2、原因是:当你加一个is_delete 状态,并添加到transform的query查询语句中。看似可以解决,实际并不能解决。
我们可以看到当你生成transform并start启动后,目标索引中的数据确实如你所预期的一样。但是当派件员第二天再次派件后,新纪录生成,昨天的记录的is_delete被修改,我们从transform的preview结果中可以看到数据确实变了,如我们预期的一样;但是,实际在目标索引中已经生成的数据并没有改变。
3、换一个思路,我们直接删除历史数据,相当于mysql的delete,通过debezium我们可以将墓碑事件处理,mysql删除的数据同步到es的同样可以删除。这样,我们继续观察transfrom,发现preview中的数据和我们期望的一致;但是,已经生成的目标索引中的数据并没有和preview中看到的一样,而是之前已经生成的旧值。
4、通过上述2、3的探索,发现。这个问题,暂时没法通过transform解决。就需要从业务方面考虑了:比如重复派件的数据经过筛选新增到一个新的索引中处理。
5、在此,重新查看了官方文档,发现一个 转换保留策略retention_policy,他可以将符合定义标准的数据将从目标索引中删除。他可以应用在:比如一年前的订单无需统计,就可以用这个实现。但,依旧无法解决上述问题。
----------------------
最近使用transfrom实现一个新功能又遇到了如上所述问题:
1、业务:订单销售额和销量的统计折线图,按天、月、年这种,但是注意,需要排除售后订单。售后订单有两种情况,一种是订单可以部分售后(退款),另一种是整单售后(退款)。为了简化,这里统一成整单退款。
2、订单表同步数据到es的mapping
PUT xxx_order { "mappings": { "properties": { "create_time": { "type": "date" }, "create_user": { "type": "long" }, "update_time": { "type": "date" }, "update_user": { "type": "long" }, "id": { "type": "long" }, "is_deleted": { "type": "long" }, "is_pay": { "type": "long" }, "order_amount": { "type": "long" }, "order_code": { "type": "text", "fields": { "keyword": { "type": "keyword", "ignore_above": 256 } } }, "order_status": { "type": "long" }, "pay_amount": { "type": "long" }, "pay_time": { "type": "date" }, "pay_type": { "type": "long" } } } }
3、假如业务是:销售额是含售后订单的统计,那就比较简单-----》订单销量统计(含售后订单):
说明:is_pay :1 表示已支付
order_status :9 表示已退款
DELETE xxx_order_paid_summary #xx商城-每日订单汇总 PUT _transform/xxx_order_daily_paid_summary_transform { "source": { "index": [ "xxx_order" ], "query": { "term": { "is_pay": { "value": "1" } } } }, "dest": { "index": "xxx_daily_order_paid_summary" }, "frequency": "1m", "sync": { "time": { "field": "update_time", "delay": "1m" } }, "pivot": { "group_by": { "org_code": { "terms": { "field": "org_code.keyword" } }, "statistic_time": { "date_histogram": { "field": "pay_time", "calendar_interval": "1d", "time_zone": "+08:00" } } }, "aggregations": { "pay_amount_sum": { "sum": { "field": "pay_amount" } }, "order_count": { "value_count": { "field": "order_code.keyword" } } } }, "description": "xx商城-每日订单汇总" } POST _transform/xxx_order_daily_paid_summary_transform/_start POST _transform/xxx_order_daily_paid_summary_transform/_stop DELETE _transform/xxx_order_daily_paid_summary_transform
其中sync的field可以使用update_time,也可以使用pay_time,都一样。

### 行动事项
根据关于 transform 的分析文本，回答以下问题：
(a) 转换保留策略 retention_policy 能起什么作用？
(b) 说明中 order_status 为 9 表示什么？
(c) 每日订单汇总的 transform 中，frequency 设为多少？
本页所附资料与作答无关，无需使用。

### 数据清单
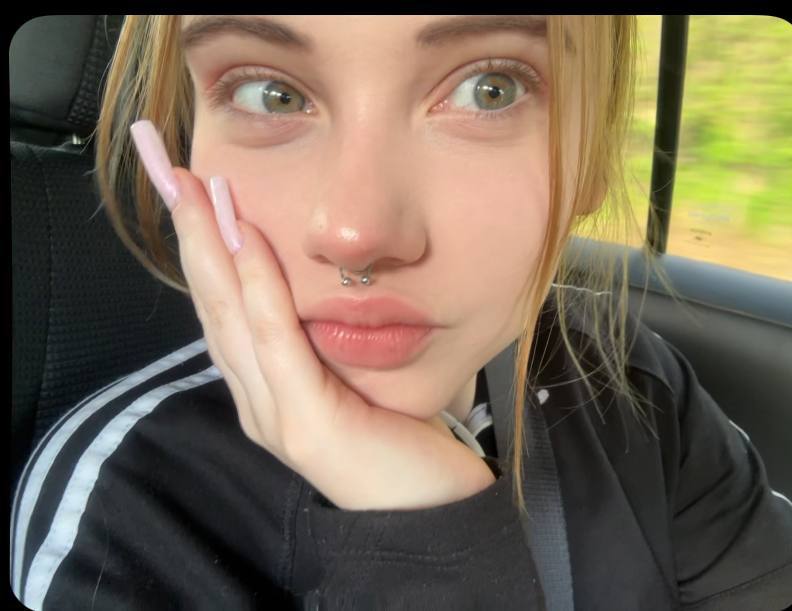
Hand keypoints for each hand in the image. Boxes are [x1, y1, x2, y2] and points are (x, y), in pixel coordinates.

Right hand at [130, 123, 493, 510]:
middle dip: (190, 236)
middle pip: (214, 305)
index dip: (202, 248)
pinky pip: (275, 343)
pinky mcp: (305, 425)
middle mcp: (257, 400)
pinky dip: (257, 289)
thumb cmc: (400, 436)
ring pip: (232, 317)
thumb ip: (321, 338)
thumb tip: (318, 283)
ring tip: (193, 189)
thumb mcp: (351, 376)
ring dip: (211, 248)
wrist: (430, 508)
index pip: (225, 308)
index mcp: (265, 389)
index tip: (189, 191)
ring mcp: (274, 415)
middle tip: (169, 171)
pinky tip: (246, 242)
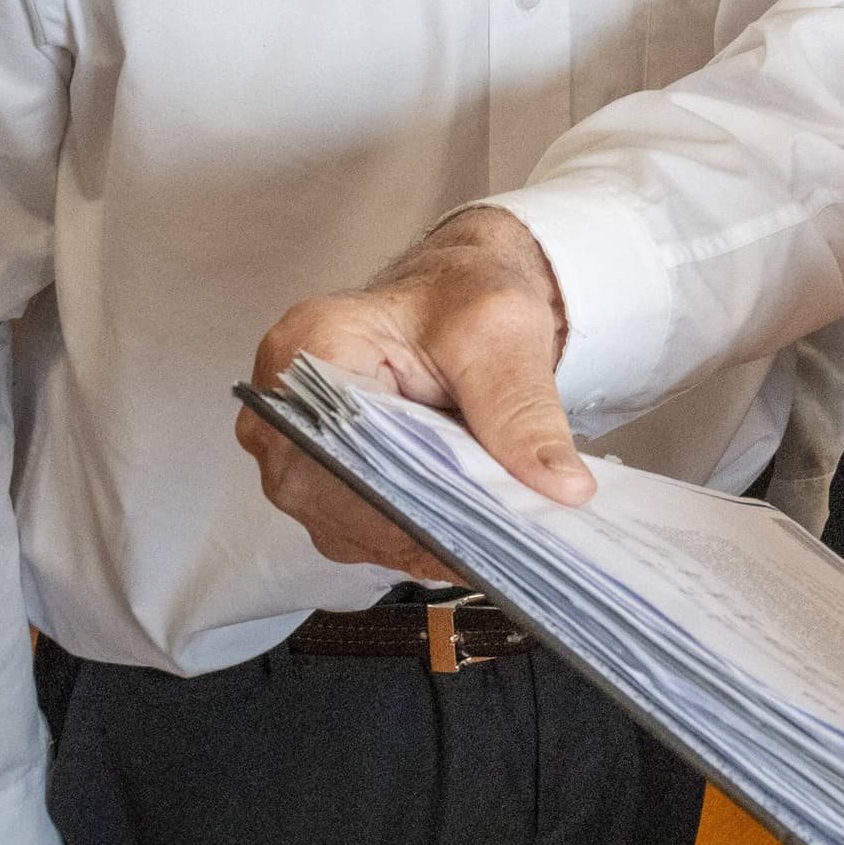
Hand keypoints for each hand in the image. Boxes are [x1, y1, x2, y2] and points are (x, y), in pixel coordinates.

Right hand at [238, 208, 587, 577]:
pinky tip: (460, 540)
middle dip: (412, 528)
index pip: (341, 448)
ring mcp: (297, 451)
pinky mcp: (323, 479)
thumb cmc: (463, 295)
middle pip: (333, 497)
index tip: (464, 531)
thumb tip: (561, 488)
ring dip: (414, 540)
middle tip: (486, 548)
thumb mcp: (502, 333)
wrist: (459, 296)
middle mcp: (282, 409)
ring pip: (345, 524)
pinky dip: (411, 539)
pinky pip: (359, 529)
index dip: (400, 499)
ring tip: (481, 547)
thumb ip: (522, 410)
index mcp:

### 你的回答
(a) 它可以将符合定义标准的数据从目标索引中删除。
(b) 表示已退款。
(c) 设为 "1m"。